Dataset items
*****

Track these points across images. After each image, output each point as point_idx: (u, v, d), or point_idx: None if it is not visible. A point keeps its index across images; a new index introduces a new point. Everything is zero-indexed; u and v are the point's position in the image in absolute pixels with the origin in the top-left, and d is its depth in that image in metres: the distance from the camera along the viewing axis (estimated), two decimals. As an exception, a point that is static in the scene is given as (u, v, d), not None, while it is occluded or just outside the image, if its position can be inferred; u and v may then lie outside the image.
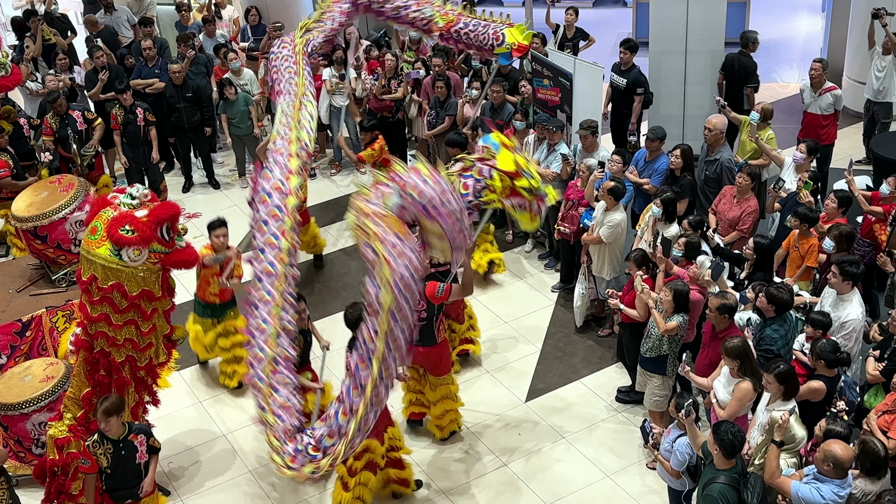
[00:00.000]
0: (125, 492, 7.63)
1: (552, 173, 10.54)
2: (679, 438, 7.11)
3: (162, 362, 8.00)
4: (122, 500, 7.66)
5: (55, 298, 9.84)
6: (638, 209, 10.60)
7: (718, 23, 12.44)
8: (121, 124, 12.55)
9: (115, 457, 7.50)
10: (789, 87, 15.07)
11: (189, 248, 7.63)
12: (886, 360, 7.54)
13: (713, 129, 10.34)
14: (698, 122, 11.15)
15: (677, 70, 12.68)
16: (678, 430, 7.17)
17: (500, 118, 11.83)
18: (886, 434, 6.95)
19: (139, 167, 12.87)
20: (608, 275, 9.91)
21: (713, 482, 6.46)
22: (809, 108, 11.55)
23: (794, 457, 7.03)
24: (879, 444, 6.51)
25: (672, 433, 7.23)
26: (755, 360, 7.40)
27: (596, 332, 10.35)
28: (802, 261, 8.93)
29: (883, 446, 6.53)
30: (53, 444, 7.95)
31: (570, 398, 9.55)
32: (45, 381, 8.68)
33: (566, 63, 11.57)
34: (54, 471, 8.00)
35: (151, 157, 12.84)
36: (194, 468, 9.02)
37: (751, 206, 9.63)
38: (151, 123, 12.74)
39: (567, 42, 13.79)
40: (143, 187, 7.58)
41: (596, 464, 8.72)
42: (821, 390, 7.32)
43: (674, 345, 8.26)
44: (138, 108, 12.59)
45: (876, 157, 11.28)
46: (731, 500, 6.37)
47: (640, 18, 15.93)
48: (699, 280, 8.44)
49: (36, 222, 9.62)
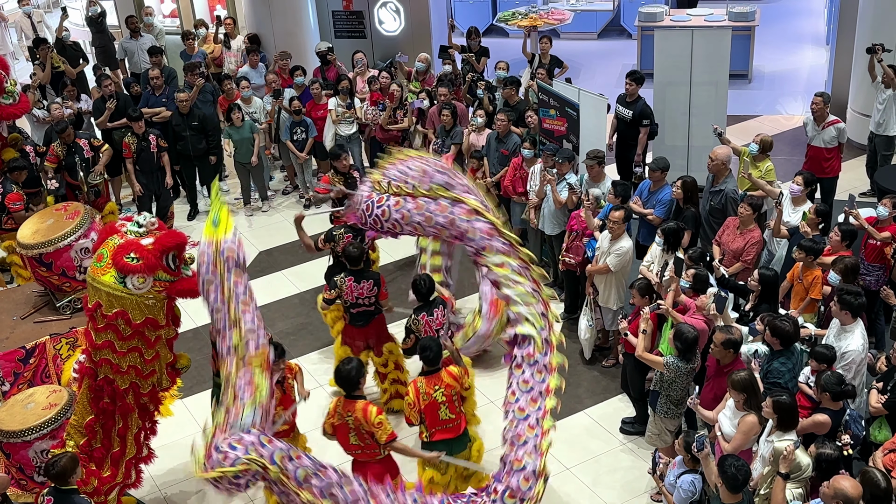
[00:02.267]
0: None
1: (562, 201, 10.57)
2: (683, 476, 7.07)
3: (165, 389, 7.99)
4: None
5: (59, 326, 9.82)
6: (642, 239, 10.59)
7: (723, 55, 12.49)
8: (134, 152, 12.60)
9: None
10: (794, 119, 15.10)
11: (195, 277, 7.62)
12: (889, 392, 7.50)
13: (715, 159, 10.35)
14: (703, 154, 11.17)
15: (682, 101, 12.72)
16: (683, 466, 7.13)
17: (505, 147, 11.88)
18: (890, 473, 6.90)
19: (152, 193, 12.92)
20: (615, 304, 9.88)
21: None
22: (813, 142, 11.57)
23: (799, 486, 7.00)
24: (881, 475, 6.46)
25: (677, 468, 7.19)
26: (761, 393, 7.36)
27: (600, 363, 10.32)
28: (807, 293, 8.91)
29: (885, 478, 6.49)
30: (55, 472, 7.93)
31: (575, 429, 9.50)
32: (48, 408, 8.64)
33: (571, 94, 11.62)
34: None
35: (165, 182, 12.89)
36: (197, 497, 8.99)
37: (754, 236, 9.61)
38: (164, 149, 12.82)
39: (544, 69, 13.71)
40: (151, 215, 7.61)
41: (600, 495, 8.67)
42: (826, 423, 7.28)
43: (667, 386, 8.16)
44: (150, 134, 12.66)
45: (881, 188, 11.29)
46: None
47: (645, 50, 16.00)
48: (705, 311, 8.42)
49: (41, 249, 9.61)
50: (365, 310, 9.41)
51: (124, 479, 8.27)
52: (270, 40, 15.60)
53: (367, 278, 9.32)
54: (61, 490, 7.16)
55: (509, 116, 12.03)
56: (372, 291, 9.32)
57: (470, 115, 12.80)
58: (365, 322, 9.48)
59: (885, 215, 9.33)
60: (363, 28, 16.74)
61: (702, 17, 15.36)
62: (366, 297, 9.33)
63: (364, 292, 9.32)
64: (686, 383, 8.09)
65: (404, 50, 15.62)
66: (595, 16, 19.06)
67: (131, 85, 14.15)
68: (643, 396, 9.09)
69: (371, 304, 9.38)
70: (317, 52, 14.85)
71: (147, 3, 17.39)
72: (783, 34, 18.21)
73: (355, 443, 7.64)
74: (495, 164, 11.93)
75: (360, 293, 9.31)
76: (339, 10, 16.68)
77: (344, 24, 16.82)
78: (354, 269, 9.32)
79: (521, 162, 11.40)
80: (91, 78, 15.54)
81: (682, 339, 7.89)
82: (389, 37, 16.64)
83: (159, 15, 17.45)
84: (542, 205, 10.88)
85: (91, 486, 7.94)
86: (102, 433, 8.00)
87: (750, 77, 16.53)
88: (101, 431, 7.98)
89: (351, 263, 9.31)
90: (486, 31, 16.54)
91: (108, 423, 7.95)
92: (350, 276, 9.30)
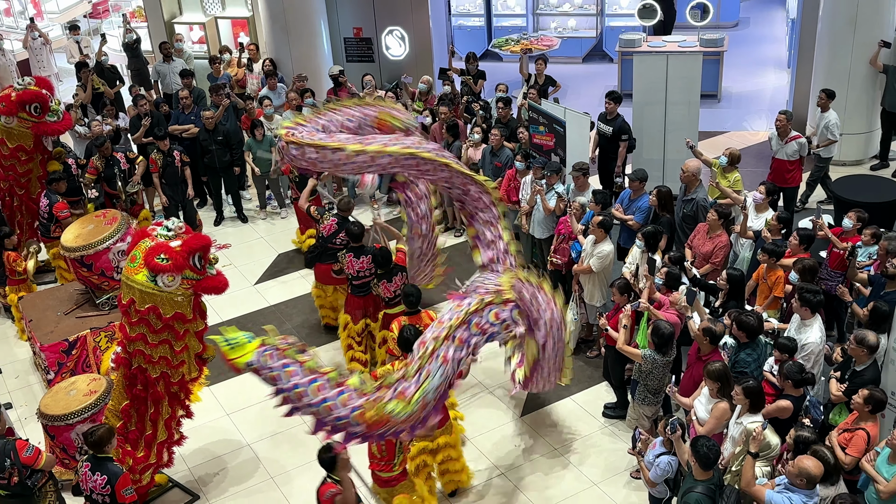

*****

(Task item): Please copy the lines above from the line with "8: (121, 124, 12.55)" up to and including the line with "32: (45, 381, 8.68)", exactly as written and with nothing else.

(Completed task):
8: (121, 124, 12.55)
9: (115, 457, 7.50)
10: (789, 87, 15.07)
11: (189, 248, 7.63)
12: (886, 360, 7.54)
13: (713, 129, 10.34)
14: (698, 122, 11.15)
15: (677, 70, 12.68)
16: (678, 430, 7.17)
17: (500, 118, 11.83)
18: (886, 434, 6.95)
19: (139, 167, 12.87)
20: (608, 275, 9.91)
21: (713, 482, 6.46)
22: (809, 108, 11.55)
23: (794, 457, 7.03)
24: (879, 444, 6.51)
25: (672, 433, 7.23)
26: (755, 360, 7.40)
27: (596, 332, 10.35)
28: (802, 261, 8.93)
29: (883, 446, 6.53)
30: (53, 444, 7.95)
31: (570, 398, 9.55)
32: (45, 381, 8.68)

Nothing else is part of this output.